Roger Federer's return to the field is very close now, as he starts his clay court season this week in Geneva. The former world number 1 has been absent from the circuit since a brief spell at the Qatar Open in Doha, where he reached the quarter-finals by relinquishing a comeback to future winner Nikoloz Basilashvili.
The Swiss phenomenon will also play Roland Garros at the end of the month, a decision that surprised even the experts after the one-week postponement of the Parisian Grand Slam. It is no secret that King Roger's goal is to be ready for Wimbledon, the event in which he has the best chance of putting on the board the 21st Major of a simply unrepeatable career.
The 39-year-old from Basel also heads straight for the Tokyo Olympics, hoping to grab that gold in singles that has always escaped him until now. Interviewed by 'RTS' on the eve of his debut in Geneva, Federer humbly admitted that he did not know exactly what his current level is.
Roger Federer still has some doubts over his body
"Of course there are some question marks everywhere," Roger Federer said. "But Nadal and Djokovic are on one side and I on the other. I will tell more after 10 matches, but right now I'm not looking to compete straight against them."

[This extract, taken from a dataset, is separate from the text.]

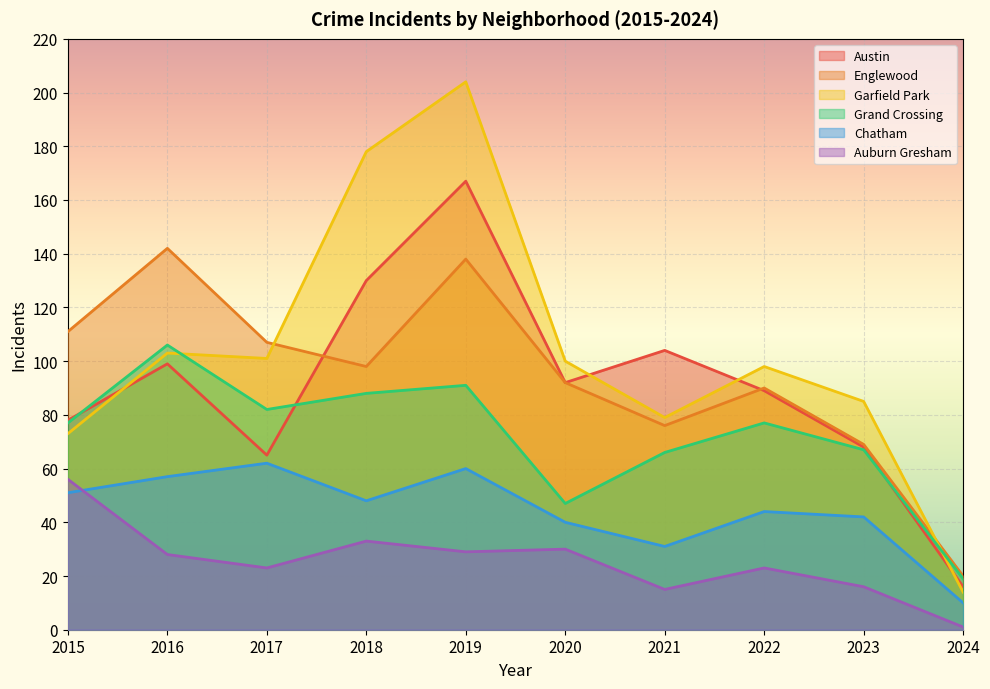

How many data points in Grand Crossing are less than 77?

4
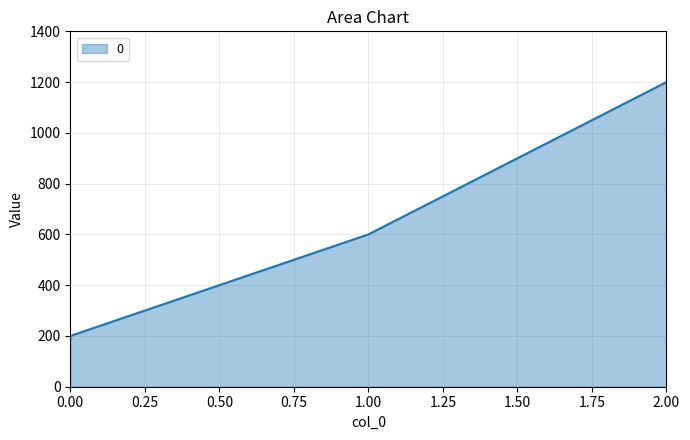

What is the approximate value at 2.00, to the nearest 10?

1200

It's not surprising, then, that the Swiss doesn't harbor any lofty goals from his Roland Garros participation. "It might sounds strange to mention the French Open as a preparation for the grass, but that's the way it is," Federer continued.
"I would like to say Paris is the goal, but I'm not ready for that. It would be presumptuous to say anything is possible for me there." The French Open is the second Grand Slam event to take place in the calendar year and was founded in the year 1891.
It is the second oldest Major that is played regularly every season and all prominent players from both the men’s and women’s side of the sport. With the French Open 2021 about to begin, let’s take a look at some interesting revelations regarding the event.
The last time the event in Roland Garros was canceled was in 1940, due to World War 2. And that is the last time Roland Garros was scratched off the tennis calendar. Although the war lasted from 1939 and lasted till 1945, the event still continued after it was canceled for one year in 1940.
The tournament took place from 1941 onwards but it was not recognized by the French governing body at that time. The World War, to date, remains one of the worst phases in humanity. Besides 1940, the tournament was not allowed to be conducted from 1915 to 1919 due to World War 1.